Дальше Богучан Федя с Нюрой не уезжали, поэтому смотрели на мир немножко иными глазами, чем жители больших городов. Железную дорогу они видели только в кино, зато на самолет смотрели, как москвич на такси: заплатил трешку и лети за покупками в райцентр. Когда Нюра сломала ногу, скорая помощь прибыла за ней на вертолете. Лет двенадцати Федя уже знал многое об устройстве космического корабля, но однажды, рассматривая в журнале фотографию высотного здания, спросил:

— Деда! А как же это люди с двадцатого этажа за нуждой бегают?

Дело в том, что даже в районном центре самые высокие дома имели не больше двух этажей, канализации не было и в каждом дворе, в дальнем углу, стояла деревянная будочка. Дедушка — человек бывалый, прошедший войну, — объяснил, что подобные приспособления в больших городах находятся непосредственно в квартире.

— Это как же?! — возмутился Федя. — Нужник в самом дому?! Во «гигиена»-то!

Пришлось ему рассказать об устройстве канализации и унитаза, которого Феде даже в кино видеть не довелось, и это поразило его больше, чем все чудеса кибернетики и полеты космонавтов. Ведь с ними он был давно знаком и по фильмам, и по книгам, и по радиопередачам.
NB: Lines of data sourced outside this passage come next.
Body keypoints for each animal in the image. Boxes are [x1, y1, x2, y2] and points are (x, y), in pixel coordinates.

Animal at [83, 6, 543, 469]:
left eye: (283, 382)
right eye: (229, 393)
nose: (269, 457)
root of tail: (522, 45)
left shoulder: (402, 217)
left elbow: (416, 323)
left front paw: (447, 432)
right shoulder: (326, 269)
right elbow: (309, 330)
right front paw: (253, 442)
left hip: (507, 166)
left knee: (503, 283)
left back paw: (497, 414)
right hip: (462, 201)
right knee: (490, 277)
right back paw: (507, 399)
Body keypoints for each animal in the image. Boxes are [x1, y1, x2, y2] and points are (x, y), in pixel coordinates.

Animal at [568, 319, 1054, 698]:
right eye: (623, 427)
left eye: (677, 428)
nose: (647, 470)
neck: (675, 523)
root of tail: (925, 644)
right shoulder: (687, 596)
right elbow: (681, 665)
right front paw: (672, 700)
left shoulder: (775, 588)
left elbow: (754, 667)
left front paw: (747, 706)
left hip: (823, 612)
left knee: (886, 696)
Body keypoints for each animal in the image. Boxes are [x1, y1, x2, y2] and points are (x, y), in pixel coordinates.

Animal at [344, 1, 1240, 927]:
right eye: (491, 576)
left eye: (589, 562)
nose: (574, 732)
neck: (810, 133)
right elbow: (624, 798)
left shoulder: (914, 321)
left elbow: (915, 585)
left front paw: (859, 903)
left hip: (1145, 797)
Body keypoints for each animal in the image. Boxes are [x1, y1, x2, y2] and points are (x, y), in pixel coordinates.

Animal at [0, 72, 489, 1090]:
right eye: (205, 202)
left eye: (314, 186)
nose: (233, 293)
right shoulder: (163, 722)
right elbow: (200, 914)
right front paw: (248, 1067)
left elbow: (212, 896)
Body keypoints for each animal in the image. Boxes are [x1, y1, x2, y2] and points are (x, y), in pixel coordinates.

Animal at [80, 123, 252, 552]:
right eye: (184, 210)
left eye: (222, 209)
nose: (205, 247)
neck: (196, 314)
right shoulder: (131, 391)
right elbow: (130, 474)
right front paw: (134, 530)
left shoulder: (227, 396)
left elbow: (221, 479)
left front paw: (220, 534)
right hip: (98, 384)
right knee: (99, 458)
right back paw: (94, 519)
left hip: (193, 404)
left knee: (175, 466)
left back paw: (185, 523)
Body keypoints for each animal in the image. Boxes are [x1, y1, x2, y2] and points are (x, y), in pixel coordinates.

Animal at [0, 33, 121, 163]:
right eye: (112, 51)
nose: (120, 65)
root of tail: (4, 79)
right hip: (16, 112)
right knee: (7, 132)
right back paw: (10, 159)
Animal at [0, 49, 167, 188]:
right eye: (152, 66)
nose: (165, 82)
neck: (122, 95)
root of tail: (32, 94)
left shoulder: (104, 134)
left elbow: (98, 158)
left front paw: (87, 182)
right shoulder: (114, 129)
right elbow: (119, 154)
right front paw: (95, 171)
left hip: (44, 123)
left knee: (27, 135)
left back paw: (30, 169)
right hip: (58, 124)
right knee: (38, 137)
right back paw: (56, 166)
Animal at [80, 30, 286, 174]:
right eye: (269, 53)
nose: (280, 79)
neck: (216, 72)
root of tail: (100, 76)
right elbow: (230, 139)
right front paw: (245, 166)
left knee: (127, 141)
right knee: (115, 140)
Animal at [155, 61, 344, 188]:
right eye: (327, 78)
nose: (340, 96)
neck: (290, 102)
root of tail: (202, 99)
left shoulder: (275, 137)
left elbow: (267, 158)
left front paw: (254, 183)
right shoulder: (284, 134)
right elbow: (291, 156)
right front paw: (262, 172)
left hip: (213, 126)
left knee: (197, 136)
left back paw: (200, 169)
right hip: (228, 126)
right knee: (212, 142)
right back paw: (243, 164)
Легко понять, с каким нетерпением ждали Красилины возможности перевезти ребят в Москву, а уж о том, как ждали этого переселения Нюра с Федей, и говорить нечего. И вот, наконец, свершилось! Сначала был полет в авиалайнере, в котором кур и поросят на рынок не везли, как на «Аннушке», но где перед пассажирами ставили поднос с ужином, потом поездка в автобусе «Икарус», потом поездка в метро. И тут опять-таки: о лестнице-чудеснице Федя читал и видел ее в кино, как видел и подземные дворцы — станции, а об автоматах, меняющих двугривенные на пятаки или пропускающих пассажиров за пятак в метро, он до сих пор не знал, и они произвели на него огромное впечатление.

Нюру, не такую впечатлительную, раздражало поведение брата.

— Федька! — шипела она. — Ну что ты стал и глаза вылупил?! Как будто в первый раз увидел!